Снимать его, а заодно и весь секретариат, приехал сам Александр Сергеевич Щербаков, "видный деятель Коммунистической партии и Советского государства", как сказано о нем в БСЭ. Это произошло, без сомнения, весной 1936 года, когда (согласно той же БСЭ) он еще был секретарем Союза писателей. Помнится, с ним приехал весело настроенный, красивый Фадеев. К вызванной маленькой группе писателей (я был в их числе) Щербаков обратился с укоризненной речью, смысл которой состоял в том, что писатели города Ленина не могут "сотворить" (так он сказал) ничего значительного в то время, как молодой Твардовский из Смоленска выступил, например, с хорошей поэмой "Страна Муравия". Обращался он к нам, но укорял, без сомнения, Беспамятнова, точно этот деятель из Спортинтерна мог по телефону заказать Ольге Форш "Войну и мир", а Зощенко - "Гаргантюа и Пантагрюэля".
Фадеев произнес длинную, подбадривающую, невнятную речь (прерываемую его неожиданно высоким, неприятным смехом), из которой следовало, что еще не все потеряно и, даже если кое-что все-таки потеряно, ленинградские писатели в основном все же стараются исправить допущенные ошибки.
Писатели отмалчивались - будущее было неясно. Что-то сказал, кажется, только Михаил Козаков. В заключение слово было предоставлено Беспамятнову, и вот тут-то он и произнес, оправдываясь, свою бессмертную фразу:
"Ведь я же был все равно что гвоздь, вставленный в часовой механизм!.."
Но оставим эту сцену, прикончившую нашего оргсекретаря, и вернемся к тому времени, когда он был еще на руководящей работе.

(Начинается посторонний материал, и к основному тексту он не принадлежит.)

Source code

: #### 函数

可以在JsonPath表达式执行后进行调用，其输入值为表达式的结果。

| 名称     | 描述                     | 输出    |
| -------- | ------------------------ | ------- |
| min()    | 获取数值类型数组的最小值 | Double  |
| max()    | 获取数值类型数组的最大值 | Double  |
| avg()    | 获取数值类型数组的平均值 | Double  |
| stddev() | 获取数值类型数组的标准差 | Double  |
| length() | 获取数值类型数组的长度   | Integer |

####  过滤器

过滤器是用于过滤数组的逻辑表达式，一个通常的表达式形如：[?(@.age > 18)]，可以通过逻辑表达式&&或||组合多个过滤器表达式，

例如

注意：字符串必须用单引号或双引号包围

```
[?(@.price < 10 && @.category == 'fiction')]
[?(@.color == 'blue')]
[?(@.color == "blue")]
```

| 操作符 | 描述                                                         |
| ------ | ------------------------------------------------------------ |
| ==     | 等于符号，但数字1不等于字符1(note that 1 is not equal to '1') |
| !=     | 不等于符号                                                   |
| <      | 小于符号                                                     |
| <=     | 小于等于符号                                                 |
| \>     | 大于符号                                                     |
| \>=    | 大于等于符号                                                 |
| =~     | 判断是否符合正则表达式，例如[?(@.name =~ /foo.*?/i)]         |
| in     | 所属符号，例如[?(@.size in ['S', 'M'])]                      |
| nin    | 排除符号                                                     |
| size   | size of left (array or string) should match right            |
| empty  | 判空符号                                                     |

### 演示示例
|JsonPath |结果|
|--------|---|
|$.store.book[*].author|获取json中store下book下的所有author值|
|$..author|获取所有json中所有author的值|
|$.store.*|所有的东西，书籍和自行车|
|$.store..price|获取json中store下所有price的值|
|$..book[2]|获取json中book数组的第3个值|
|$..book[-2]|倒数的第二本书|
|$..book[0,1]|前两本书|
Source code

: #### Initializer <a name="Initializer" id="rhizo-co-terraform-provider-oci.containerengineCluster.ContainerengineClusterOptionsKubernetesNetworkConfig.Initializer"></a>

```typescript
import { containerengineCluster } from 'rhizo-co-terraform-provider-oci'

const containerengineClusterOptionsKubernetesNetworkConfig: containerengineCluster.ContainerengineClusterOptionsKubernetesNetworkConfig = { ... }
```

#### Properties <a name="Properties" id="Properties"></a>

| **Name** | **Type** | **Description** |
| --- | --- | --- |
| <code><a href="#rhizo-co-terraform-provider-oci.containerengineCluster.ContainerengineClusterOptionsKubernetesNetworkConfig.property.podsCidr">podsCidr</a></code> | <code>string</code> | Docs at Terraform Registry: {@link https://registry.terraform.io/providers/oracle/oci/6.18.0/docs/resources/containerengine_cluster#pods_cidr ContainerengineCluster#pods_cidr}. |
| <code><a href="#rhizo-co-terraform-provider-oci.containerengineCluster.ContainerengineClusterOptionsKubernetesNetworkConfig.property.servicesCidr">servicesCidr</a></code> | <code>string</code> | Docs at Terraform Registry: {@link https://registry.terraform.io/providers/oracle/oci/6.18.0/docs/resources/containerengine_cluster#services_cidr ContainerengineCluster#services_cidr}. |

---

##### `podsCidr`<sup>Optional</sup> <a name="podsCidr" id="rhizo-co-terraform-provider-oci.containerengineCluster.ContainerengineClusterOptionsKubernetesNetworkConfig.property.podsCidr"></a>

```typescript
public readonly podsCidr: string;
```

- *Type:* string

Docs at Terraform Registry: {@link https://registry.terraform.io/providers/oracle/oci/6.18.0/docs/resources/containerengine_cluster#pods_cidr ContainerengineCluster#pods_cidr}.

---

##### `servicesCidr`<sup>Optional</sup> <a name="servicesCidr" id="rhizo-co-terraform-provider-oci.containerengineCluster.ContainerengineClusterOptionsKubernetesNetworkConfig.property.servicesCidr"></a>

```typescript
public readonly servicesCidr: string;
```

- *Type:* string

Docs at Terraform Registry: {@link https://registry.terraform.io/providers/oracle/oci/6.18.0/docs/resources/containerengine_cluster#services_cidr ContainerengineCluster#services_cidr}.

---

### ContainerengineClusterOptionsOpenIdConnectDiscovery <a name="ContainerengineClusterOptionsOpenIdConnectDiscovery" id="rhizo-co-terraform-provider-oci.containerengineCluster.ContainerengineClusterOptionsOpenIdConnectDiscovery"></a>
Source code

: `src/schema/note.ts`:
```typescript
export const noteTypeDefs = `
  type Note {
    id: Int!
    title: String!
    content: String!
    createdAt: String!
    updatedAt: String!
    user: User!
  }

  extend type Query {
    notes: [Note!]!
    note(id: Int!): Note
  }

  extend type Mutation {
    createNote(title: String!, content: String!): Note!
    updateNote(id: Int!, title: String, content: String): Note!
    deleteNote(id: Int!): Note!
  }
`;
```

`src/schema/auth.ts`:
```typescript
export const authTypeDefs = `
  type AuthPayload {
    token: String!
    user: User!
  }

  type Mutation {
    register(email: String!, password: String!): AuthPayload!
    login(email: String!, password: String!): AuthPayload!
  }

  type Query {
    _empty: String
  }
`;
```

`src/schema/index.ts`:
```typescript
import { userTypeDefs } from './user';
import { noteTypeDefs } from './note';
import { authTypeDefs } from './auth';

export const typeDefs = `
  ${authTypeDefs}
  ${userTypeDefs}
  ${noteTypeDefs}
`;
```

Через два-три дня после исчезновения Добычина группа писателей - помню ясно, что кроме меня были Н.Чуковский, М.Козаков, Е.Шварц, - поехала в секретариат - требовать, чтобы Союз писателей принял участие в судьбе Леонида Ивановича или по меньшей мере выяснил, где он и что с ним. Беспамятнов выслушал нас и промолчал, а когда критик А.Горелов (член секретариата) хотел что-то сказать, в угрожающем и предупреждающем тоне оборвал его:
- Анатолий!
Потом он стал неопределенно уверять нас, что ничего, в сущности, не случилось. Есть все основания предполагать, что Добычин уехал.
- Куда?
Это еще неизвестно, выясняется, но его видели третьего дня. По-видимому, в Лугу. У него там друзья, и он, по-видимому, решил у них остаться и отдохнуть. Беспамятнов, без сомнения, лгал - или, что называется, "темнил". Возможно, что именно в эти минуты ему пришла в голову мысль о гвозде, вставленном в часовой механизм. Партия приказала ему сохранять спокойствие, и он его сохранял. Но в наших взволнованных речах слышался, хотя и законспирированный, вопрос: "За что вы его убили?"
И, догадываясь, что в нашем лице почти все ленинградские писатели требуют от него ответа на этот вопрос, он, по-видимому, пришел к убеждению, что без второго, успокоительного, собрания не обойтись.